Mamie Garvin Fields was an educator and community activist born on August 13, 1888, in Charleston, the daughter of George Garvin and Rebecca Bellinger. She began attending school at age three at Miss Anna Eliza Izzard’s School, which was run by her cousin. She later attended the “public” Shaw school, named for the commander of the Fifty-fourth Massachusetts, Robert Gould Shaw. She attended high school and college at Claflin College, where she received her licentiate of instruction, which made her eligible to teach, and a diploma in domestic science.
Fields wanted to be a missionary but her parents wanted her to pursue a career in teaching. She began teaching in the black schools in rural South Carolina in 1908. In 1909, Garvin became one of the first African American teachers hired to teach in the county’s public schools. She taught at the Humbert Wood Elementary School and at Miller Hill School, Johns Island, S.C., where she served as principal for two years.
Fields relocated to Charlotte, North Carolina after getting married. The couple eventually moved back to Charleston around the time of World War I, then moved to New York around 1923 after the employment situation for blacks in Charleston deteriorated. However, by 1926, they were again living in Charleston where Fields returned to full-time teaching. Fields was a pioneer in adult and education, organizing classes on James and Johns Islands in the early 1920s and developing the first vacation bible school for migrant workers in Charleston during the Depression. She retired in 1943.

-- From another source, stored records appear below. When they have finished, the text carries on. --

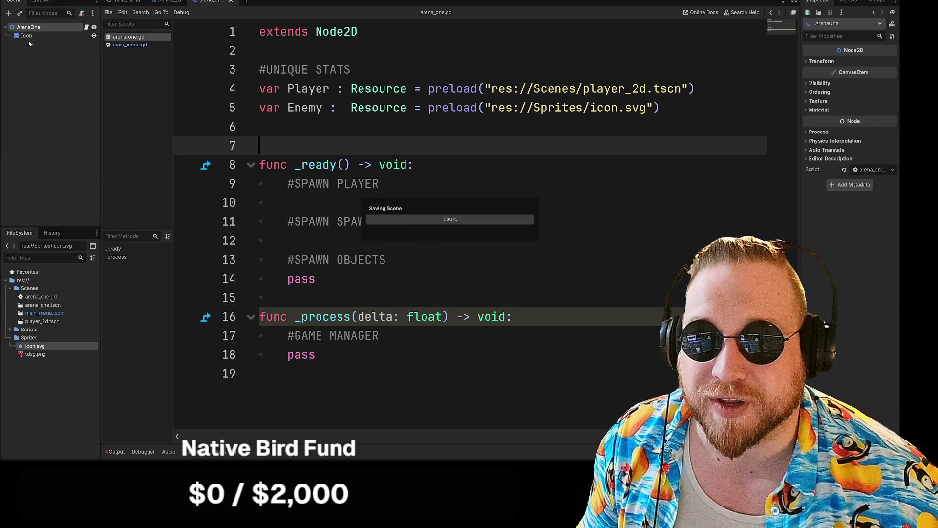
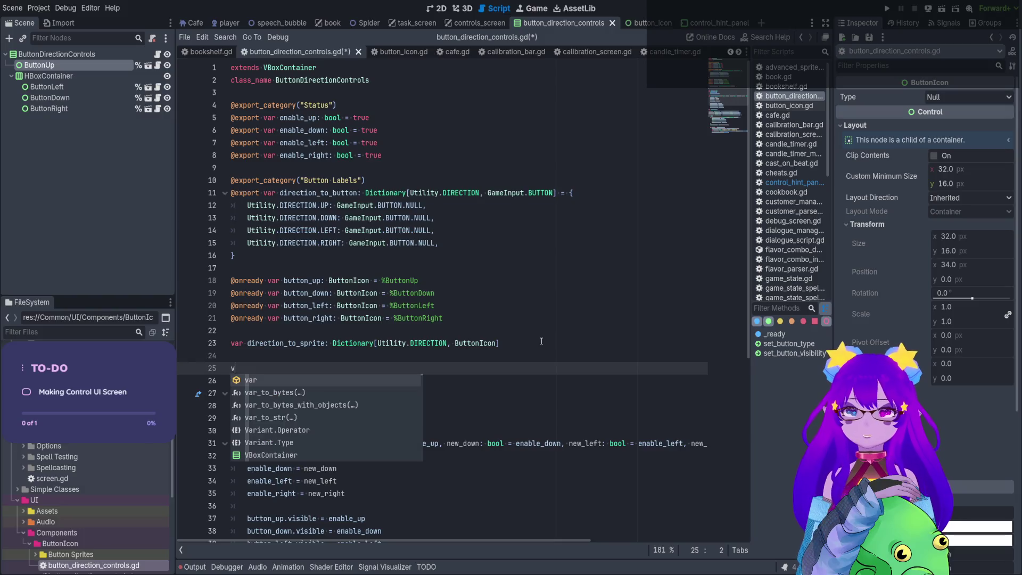
Replace the stray v on line 25 with const PRESET_PLAYER_CONTROLS.
{"action": "key", "text": "BackSpace"}
{"action": "type", "text": "const "}
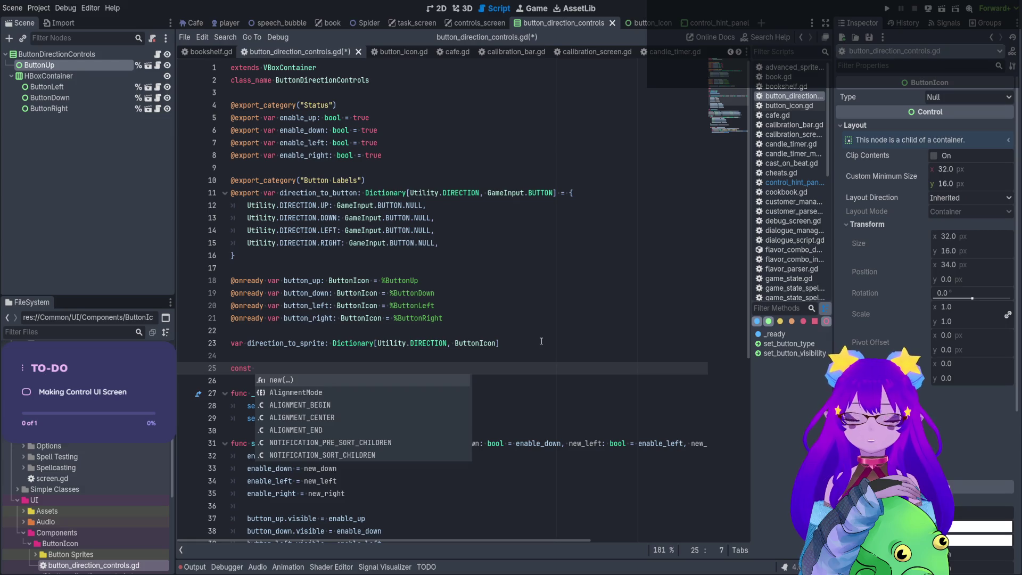
{"action": "type", "text": "PRESET"}
{"action": "key", "text": "Escape"}
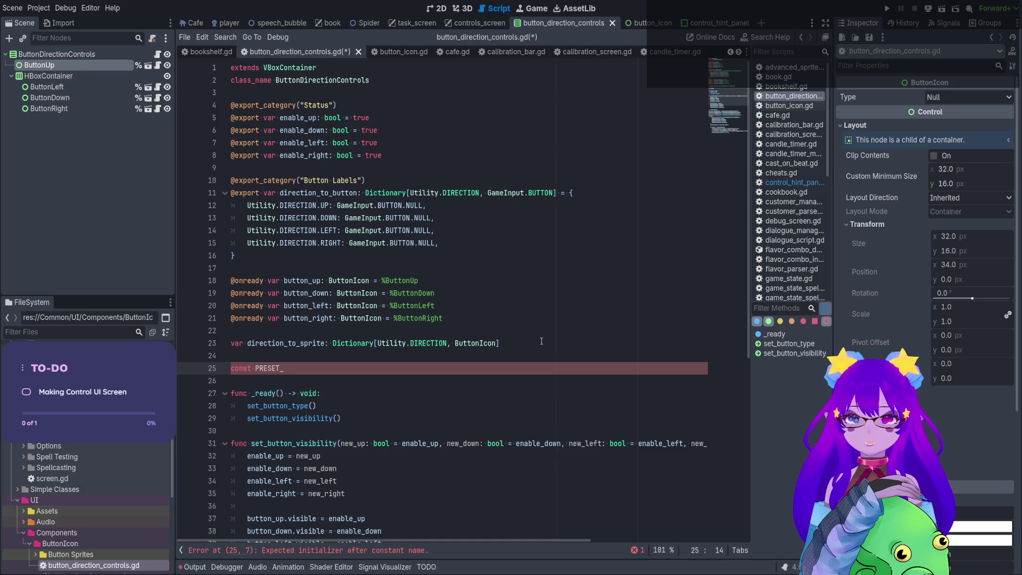
{"action": "type", "text": "P"}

She was a long-standing member of the National Association of Colored Women’s Clubs, Inc. (NACWC) and joined the City of Charleston Federation of Colored Women’s Clubs in 1916; she co-founded the Modern Priscilla Club of Charleston in 1927; served as president of the South Carolina Federation of Colored Women’s Clubs (SCFCWC) from 1958 to 1964; and functioned as superintendent of Wilkinson Home for Girls, Cayce, S.C. from 1960 to 1963. Mamie Garvin Fields died in 1987.